Often the word karma is assumed to refer to something more interesting, something like fate. Let’s take a minute to look at how a sense like this has arisen, and also how it is a bit, but not really, accurate. Often the word karma is used by extension (metonymously) to refer to cumulative consequences of intentional action, much as the words “wear” or “worn” can refer to the result of wearing shoes, say, over and over. So it is used to refer to the character itself, or other factors that are often assumed to impinge on the life of the acting agent for good and bad, as cumulative results of karmic acts. This meaning takes on particular significance in the light of rebirth. Rebirth greatly extends the lifespan of cumulative karma.
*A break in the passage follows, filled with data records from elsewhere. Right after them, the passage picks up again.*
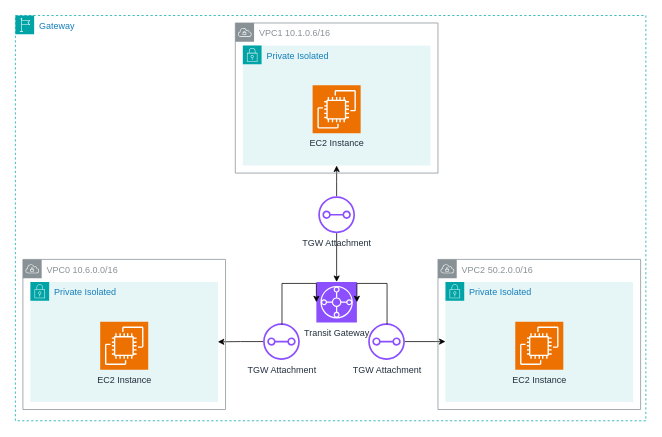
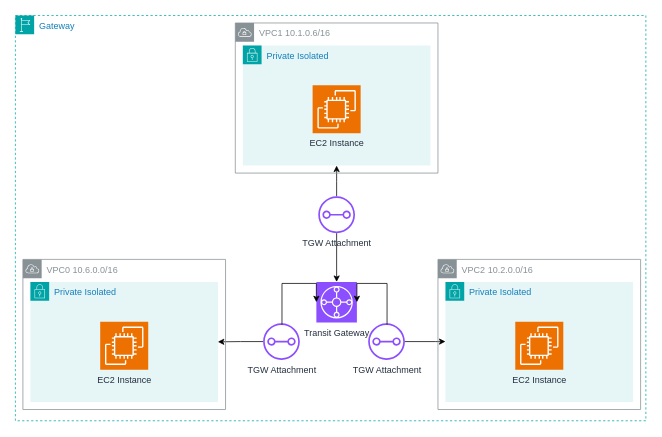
  <mxCell id="0" />
  <mxCell id="1" parent="0" />
  <mxCell id="2" value="Transit Gateway" style="sketch=0;points=[[0,0,0],[0.25,0,0],[0.5,0,0],[0.75,0,0],[1,0,0],[0,1,0],[0.25,1,0],[0.5,1,0],[0.75,1,0],[1,1,0],[0,0.25,0],[0,0.5,0],[0,0.75,0],[1,0.25,0],[1,0.5,0],[1,0.75,0]];outlineConnect=0;fontColor=#232F3E;fillColor=#8C4FFF;strokeColor=#ffffff;dashed=0;verticalLabelPosition=bottom;verticalAlign=top;align=center;html=1;fontSize=12;fontStyle=0;aspect=fixed;shape=mxgraph.aws4.resourceIcon;resIcon=mxgraph.aws4.transit_gateway;" vertex="1" parent="1"><mxGeometry x="421" y="375" width="54" height="54" as="geometry" /></mxCell>
  <mxCell id="3" style="edgeStyle=orthogonalEdgeStyle;rounded=0;orthogonalLoop=1;jettySize=auto;html=1;entryX=0.999;entryY=0.499;entryDx=0;entryDy=0;entryPerimeter=0;" edge="1" parent="1" source="4" target="13"><mxGeometry relative="1" as="geometry"><mxPoint x="300" y="455" as="targetPoint" /></mxGeometry></mxCell>
  <mxCell id="4" value="TGW Attachment" style="sketch=0;outlineConnect=0;fontColor=#232F3E;gradientColor=none;fillColor=#8C4FFF;strokeColor=none;dashed=0;verticalLabelPosition=bottom;verticalAlign=top;align=center;html=1;fontSize=12;fontStyle=0;aspect=fixed;pointerEvents=1;shape=mxgraph.aws4.transit_gateway_attachment;" vertex="1" parent="1"><mxGeometry x="350" y="430" width="49" height="49" as="geometry" /></mxCell>
  <mxCell id="5" style="edgeStyle=orthogonalEdgeStyle;rounded=0;orthogonalLoop=1;jettySize=auto;html=1;entryX=0;entryY=0.5;entryDx=0;entryDy=0;entryPerimeter=0;exitX=0.514;exitY=0.037;exitDx=0;exitDy=0;exitPerimeter=0;" edge="1" parent="1" source="4" target="2"><mxGeometry relative="1" as="geometry"><Array as="points"><mxPoint x="375" y="377" /></Array></mxGeometry></mxCell>
  <mxCell id="6" style="edgeStyle=orthogonalEdgeStyle;rounded=0;orthogonalLoop=1;jettySize=auto;html=1;" edge="1" parent="1" source="7" target="16"><mxGeometry relative="1" as="geometry"><mxPoint x="540" y="450" as="sourcePoint" /><mxPoint x="593" y="455.25" as="targetPoint" /><Array as="points"><mxPoint x="580" y="455" /><mxPoint x="580" y="455" /></Array></mxGeometry></mxCell>
  <mxCell id="7" value="TGW Attachment" style="sketch=0;outlineConnect=0;fontColor=#232F3E;gradientColor=none;fillColor=#8C4FFF;strokeColor=none;dashed=0;verticalLabelPosition=bottom;verticalAlign=top;align=center;html=1;fontSize=12;fontStyle=0;aspect=fixed;pointerEvents=1;shape=mxgraph.aws4.transit_gateway_attachment;" vertex="1" parent="1"><mxGeometry x="490" y="430" width="49" height="49" as="geometry" /></mxCell>
  <mxCell id="8" style="edgeStyle=orthogonalEdgeStyle;rounded=0;orthogonalLoop=1;jettySize=auto;html=1;entryX=1;entryY=0.5;entryDx=0;entryDy=0;entryPerimeter=0;exitX=0.514;exitY=0.037;exitDx=0;exitDy=0;exitPerimeter=0;" edge="1" parent="1" source="7" target="2"><mxGeometry relative="1" as="geometry"><mxPoint x="551" y="380" as="targetPoint" /><Array as="points"><mxPoint x="515" y="377" /></Array></mxGeometry></mxCell>
  <mxCell id="9" style="edgeStyle=orthogonalEdgeStyle;rounded=0;orthogonalLoop=1;jettySize=auto;html=1;" edge="1" parent="1" source="11" target="2"><mxGeometry relative="1" as="geometry" /></mxCell>
  <mxCell id="10" style="edgeStyle=orthogonalEdgeStyle;rounded=0;orthogonalLoop=1;jettySize=auto;html=1;entryX=0.5;entryY=1;entryDx=0;entryDy=0;" edge="1" parent="1" source="11"><mxGeometry relative="1" as="geometry"><mxPoint x="448" y="220" as="targetPoint" /></mxGeometry></mxCell>
  <mxCell id="11" value="TGW Attachment" style="sketch=0;outlineConnect=0;fontColor=#232F3E;gradientColor=none;fillColor=#8C4FFF;strokeColor=none;dashed=0;verticalLabelPosition=bottom;verticalAlign=top;align=center;html=1;fontSize=12;fontStyle=0;aspect=fixed;pointerEvents=1;shape=mxgraph.aws4.transit_gateway_attachment;" vertex="1" parent="1"><mxGeometry x="423.5" y="261" width="49" height="49" as="geometry" /></mxCell>
  <mxCell id="12" value="VPC0 10.6.0.0/16" style="sketch=0;outlineConnect=0;gradientColor=none;html=1;whiteSpace=wrap;fontSize=12;fontStyle=0;shape=mxgraph.aws4.group;grIcon=mxgraph.aws4.group_vpc;strokeColor=#879196;fillColor=none;verticalAlign=top;align=left;spacingLeft=30;fontColor=#879196;dashed=0;" vertex="1" parent="1"><mxGeometry x="30" y="345" width="270" height="200" as="geometry" /></mxCell>
  <mxCell id="13" value="Private Isolated" style="points=[[0,0],[0.25,0],[0.5,0],[0.75,0],[1,0],[1,0.25],[1,0.5],[1,0.75],[1,1],[0.75,1],[0.5,1],[0.25,1],[0,1],[0,0.75],[0,0.5],[0,0.25]];outlineConnect=0;gradientColor=none;html=1;whiteSpace=wrap;fontSize=12;fontStyle=0;container=1;pointerEvents=0;collapsible=0;recursiveResize=0;shape=mxgraph.aws4.group;grIcon=mxgraph.aws4.group_security_group;grStroke=0;strokeColor=#00A4A6;fillColor=#E6F6F7;verticalAlign=top;align=left;spacingLeft=30;fontColor=#147EBA;dashed=0;" vertex="1" parent="1"><mxGeometry x="40" y="375" width="250" height="160" as="geometry" /></mxCell>
  <mxCell id="14" value="EC2 Instance" style="sketch=0;points=[[0,0,0],[0.25,0,0],[0.5,0,0],[0.75,0,0],[1,0,0],[0,1,0],[0.25,1,0],[0.5,1,0],[0.75,1,0],[1,1,0],[0,0.25,0],[0,0.5,0],[0,0.75,0],[1,0.25,0],[1,0.5,0],[1,0.75,0]];outlineConnect=0;fontColor=#232F3E;fillColor=#ED7100;strokeColor=#ffffff;dashed=0;verticalLabelPosition=bottom;verticalAlign=top;align=center;html=1;fontSize=12;fontStyle=0;aspect=fixed;shape=mxgraph.aws4.resourceIcon;resIcon=mxgraph.aws4.ec2;" vertex="1" parent="1"><mxGeometry x="133" y="428" width="64" height="64" as="geometry" /></mxCell>
- <mxCell id="15" value="VPC2 50.2.0.0/16" style="sketch=0;outlineConnect=0;gradientColor=none;html=1;whiteSpace=wrap;fontSize=12;fontStyle=0;shape=mxgraph.aws4.group;grIcon=mxgraph.aws4.group_vpc;strokeColor=#879196;fillColor=none;verticalAlign=top;align=left;spacingLeft=30;fontColor=#879196;dashed=0;" vertex="1" parent="1"><mxGeometry x="583" y="345" width="270" height="200" as="geometry" /></mxCell>
+ <mxCell id="15" value="VPC2 10.2.0.0/16" style="sketch=0;outlineConnect=0;gradientColor=none;html=1;whiteSpace=wrap;fontSize=12;fontStyle=0;shape=mxgraph.aws4.group;grIcon=mxgraph.aws4.group_vpc;strokeColor=#879196;fillColor=none;verticalAlign=top;align=left;spacingLeft=30;fontColor=#879196;dashed=0;" vertex="1" parent="1"><mxGeometry x="583" y="345" width="270" height="200" as="geometry" /></mxCell>
  <mxCell id="16" value="Private Isolated" style="points=[[0,0],[0.25,0],[0.5,0],[0.75,0],[1,0],[1,0.25],[1,0.5],[1,0.75],[1,1],[0.75,1],[0.5,1],[0.25,1],[0,1],[0,0.75],[0,0.5],[0,0.25]];outlineConnect=0;gradientColor=none;html=1;whiteSpace=wrap;fontSize=12;fontStyle=0;container=1;pointerEvents=0;collapsible=0;recursiveResize=0;shape=mxgraph.aws4.group;grIcon=mxgraph.aws4.group_security_group;grStroke=0;strokeColor=#00A4A6;fillColor=#E6F6F7;verticalAlign=top;align=left;spacingLeft=30;fontColor=#147EBA;dashed=0;" vertex="1" parent="1"><mxGeometry x="593" y="375" width="250" height="160" as="geometry" /></mxCell>
  <mxCell id="17" value="EC2 Instance" style="sketch=0;points=[[0,0,0],[0.25,0,0],[0.5,0,0],[0.75,0,0],[1,0,0],[0,1,0],[0.25,1,0],[0.5,1,0],[0.75,1,0],[1,1,0],[0,0.25,0],[0,0.5,0],[0,0.75,0],[1,0.25,0],[1,0.5,0],[1,0.75,0]];outlineConnect=0;fontColor=#232F3E;fillColor=#ED7100;strokeColor=#ffffff;dashed=0;verticalLabelPosition=bottom;verticalAlign=top;align=center;html=1;fontSize=12;fontStyle=0;aspect=fixed;shape=mxgraph.aws4.resourceIcon;resIcon=mxgraph.aws4.ec2;" vertex="1" parent="1"><mxGeometry x="686" y="428" width="64" height="64" as="geometry" /></mxCell>
  <mxCell id="18" value="VPC1 10.1.0.6/16" style="sketch=0;outlineConnect=0;gradientColor=none;html=1;whiteSpace=wrap;fontSize=12;fontStyle=0;shape=mxgraph.aws4.group;grIcon=mxgraph.aws4.group_vpc;strokeColor=#879196;fillColor=none;verticalAlign=top;align=left;spacingLeft=30;fontColor=#879196;dashed=0;" vertex="1" parent="1"><mxGeometry x="313" y="30" width="270" height="200" as="geometry" /></mxCell>
  <mxCell id="19" value="Private Isolated" style="points=[[0,0],[0.25,0],[0.5,0],[0.75,0],[1,0],[1,0.25],[1,0.5],[1,0.75],[1,1],[0.75,1],[0.5,1],[0.25,1],[0,1],[0,0.75],[0,0.5],[0,0.25]];outlineConnect=0;gradientColor=none;html=1;whiteSpace=wrap;fontSize=12;fontStyle=0;container=1;pointerEvents=0;collapsible=0;recursiveResize=0;shape=mxgraph.aws4.group;grIcon=mxgraph.aws4.group_security_group;grStroke=0;strokeColor=#00A4A6;fillColor=#E6F6F7;verticalAlign=top;align=left;spacingLeft=30;fontColor=#147EBA;dashed=0;" vertex="1" parent="1"><mxGeometry x="323" y="60" width="250" height="160" as="geometry" /></mxCell>
  <mxCell id="20" value="EC2 Instance" style="sketch=0;points=[[0,0,0],[0.25,0,0],[0.5,0,0],[0.75,0,0],[1,0,0],[0,1,0],[0.25,1,0],[0.5,1,0],[0.75,1,0],[1,1,0],[0,0.25,0],[0,0.5,0],[0,0.75,0],[1,0.25,0],[1,0.5,0],[1,0.75,0]];outlineConnect=0;fontColor=#232F3E;fillColor=#ED7100;strokeColor=#ffffff;dashed=0;verticalLabelPosition=bottom;verticalAlign=top;align=center;html=1;fontSize=12;fontStyle=0;aspect=fixed;shape=mxgraph.aws4.resourceIcon;resIcon=mxgraph.aws4.ec2;" vertex="1" parent="1"><mxGeometry x="416" y="113" width="64" height="64" as="geometry" /></mxCell>
  <mxCell id="21" value="Gateway" style="points=[[0,0],[0.25,0],[0.5,0],[0.75,0],[1,0],[1,0.25],[1,0.5],[1,0.75],[1,1],[0.75,1],[0.5,1],[0.25,1],[0,1],[0,0.75],[0,0.5],[0,0.25]];outlineConnect=0;gradientColor=none;html=1;whiteSpace=wrap;fontSize=12;fontStyle=0;container=1;pointerEvents=0;collapsible=0;recursiveResize=0;shape=mxgraph.aws4.group;grIcon=mxgraph.aws4.group_region;strokeColor=#00A4A6;fillColor=none;verticalAlign=top;align=left;spacingLeft=30;fontColor=#147EBA;dashed=1;" vertex="1" parent="1"><mxGeometry y="20" width="840" height="540" as="geometry" x="20" /></mxCell>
The science is still out on the issue of rebirth, but rebirth as even a working assumption puts the project of perfecting character in a useful context. Perfection is rarely achieved in one lifetime, rebirth makes sense of heading in that direction inexorably and without frustration. Looking the other way rebirth allows a karmic basis in the distant past for much of our current character. Still, the principle of karma as a basis for acquiring skill remains the same; we work with karma moment by moment only in the present, seeking what it skillful, and shaping our character into something ever more virtuous.
Karma is the key to the entire path and should be understood and practiced , as the Buddha says, “seeing danger in the slightest fault.” We might extend this to seeing benefit in the slightest virtue. Often the development of character through Right Action are clearer than the immediate affects of Right Action in the world. For instance, the First Precept above is one that we easily become fuzzy around; we are not really convinced that the Buddha meant cockroaches and scorpions, snakes and slugs, when he referred to “living beings.” Yet if we uphold the Precept rigorously (catch pests and place them carefully outside) we observe a remarkable change in ourselves: We become kinder, more tender in our feelings not only for all the little creatures but for people as well. Try it! Your Virtue will grow, and that in turn will improve the tendencies of our future actions in the world. You will also find yourself more and more joyful in disposition.
Throughout this Uposatha Day of the First Quarter Moon, think about your actions. Am I violating one of the Five Precepts? What are my intentions, is there a hint, or maybe a lot, of greed or hatred behind my actions?